Possible quantum gravity effects on the gravitational deflection of light

TL;DR

This paper explores potential quantum gravity effects on light deflection by proposing two spacetime deformations, deriving their impact on deflection angles, and suggesting observational methods to distinguish these effects.

Contribution

It introduces two novel models of quantum gravity effects on Schwarzschild spacetime and derives their implications for light deflection angles.

Findings

QG effects modify light deflection angles.

Weak and strong QG effects are modeled with different spacetime deformations.

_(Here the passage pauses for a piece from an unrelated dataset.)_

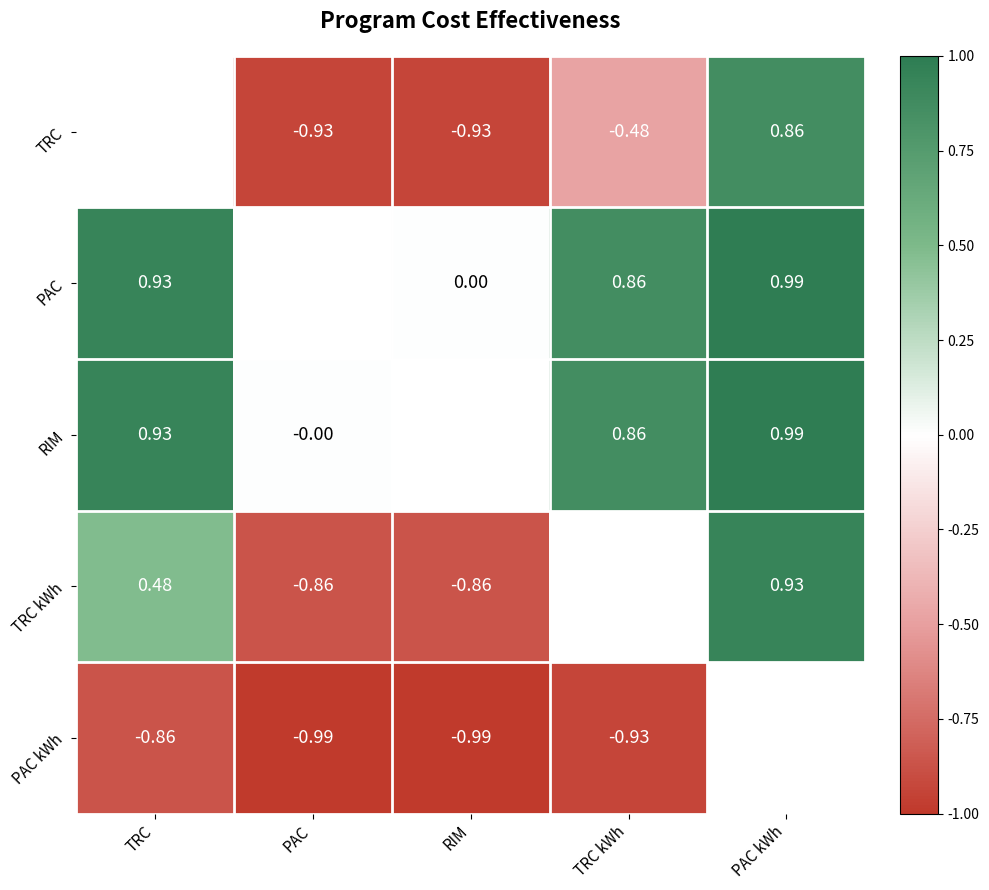

Which series changed the most between PAC and TRC kWh?

RIM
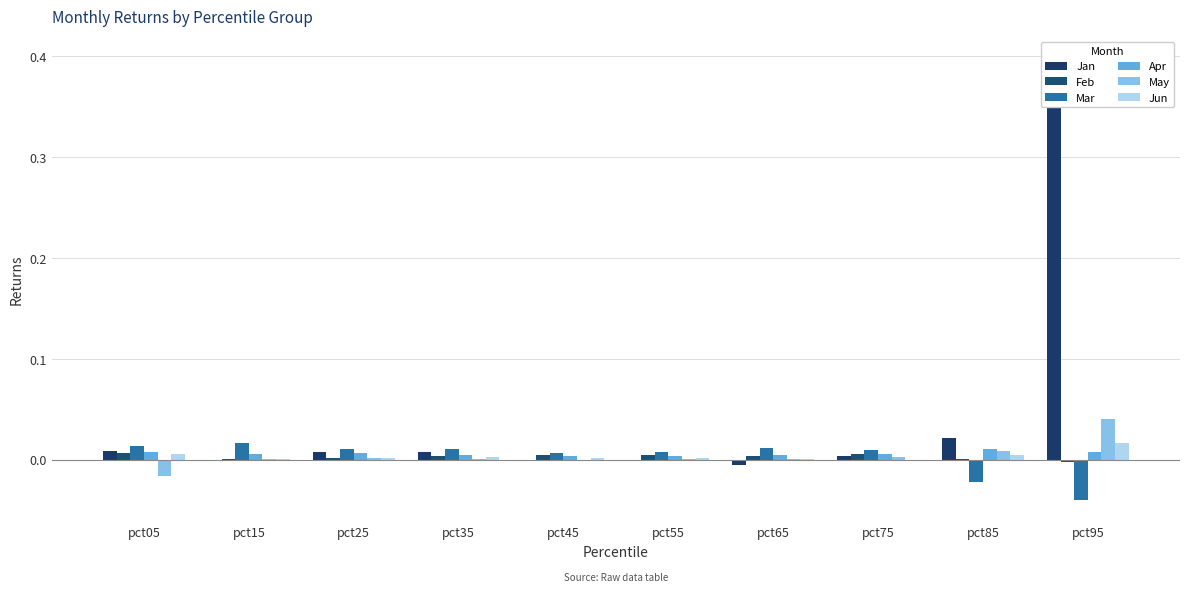

Which has a higher value, pct05 or pct45?

pct05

Vacuum energy density relates to spacetime deformation parameter.

Abstract

We investigate possible quantum gravity (QG) effects on the gravitational deflection of light. Two forms of deformation of the Schwarzschild spacetime are proposed. The first ansatz is a given Finslerian line element, it could be regarded as a weak QG effect on the Schwarzschild spacetime. Starting from this ansatz, we deduce the deflection angle of the light ray which passes a weak gravitational source. The second ansatz could be regarded as a strong QG effect on the Schwarzschild spacetime. The deflection angle of the light ray which passes a weak gravitational source is deduced in this Riemannian spacetime. This QG effect may distinguish the mixed light rays in the absence of gravitational source by a "spectroscope" (the gravitational source). The solutions of gravitational field equation in this Riemannian spacetime indicate that the QG effect could be regarded as the vacuum energy and the energy density of vacuum is related to the spacetime deformation parameter.